Saturday, December 24, 2011

Pigeons Can Learn Math Skills

Smart birds creep me out.  The NYT reports on pigeon math skills:
By now, the intelligence of birds is well known. Alex the African gray parrot had great verbal skills. Scrub jays, which hide caches of seeds and other food, have remarkable memories. And New Caledonian crows make and use tools in ways that would put the average home plumber to shame.
Pigeons, it turns out, are no slouches either. It was known that they could count. But all sorts of animals, including bees, can count. Pigeons have now shown that they can learn abstract rules about numbers, an ability that until now had been demonstrated only in primates. In the 1990s scientists trained rhesus monkeys to look at groups of items on a screen and to rank them from the lowest number of items to the highest.

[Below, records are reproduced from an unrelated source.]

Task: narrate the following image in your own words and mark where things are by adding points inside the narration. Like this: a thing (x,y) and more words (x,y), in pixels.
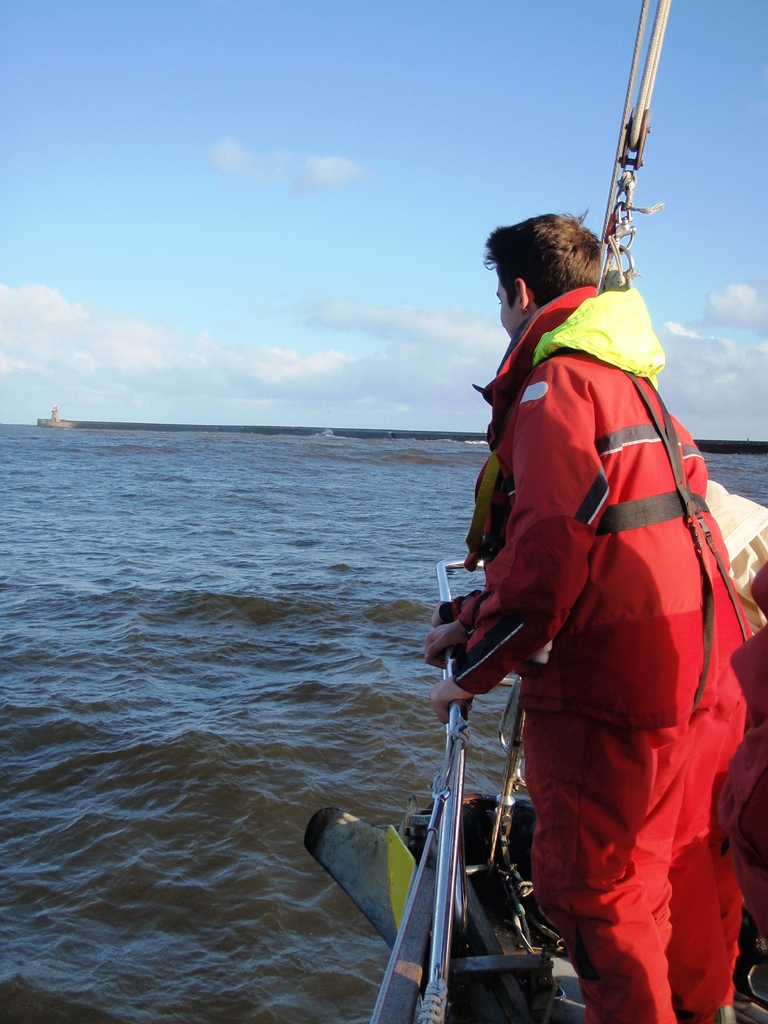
In this picture, we can see a person (618,429) in a red suit (698,598) sailing in a boat (441,849), and we can see water (325,643), lighthouse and the sky (385,406) with clouds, and we can see some objects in the top right corner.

They learned to rank groups of one, two and three items in various sizes and shapes. When tested, they were able to do the task even when unfamiliar numbers of things were introduced. In other words, having learned that two was more than one and three more than two, they could also figure out that five was more than two, or eight more than six.
Damian Scarf, a postdoctoral fellow at the University of Otago, in New Zealand, tried the same experiment with pigeons, and he and two colleagues report in the current issue of the journal Science that the pigeons did just as well as the monkeys.
I'm not too keen on flying animals being able to learn skills we thought only primates learned.  Damn those smart birds.  Hopefully they'll never figure out how to keep from flying into windows.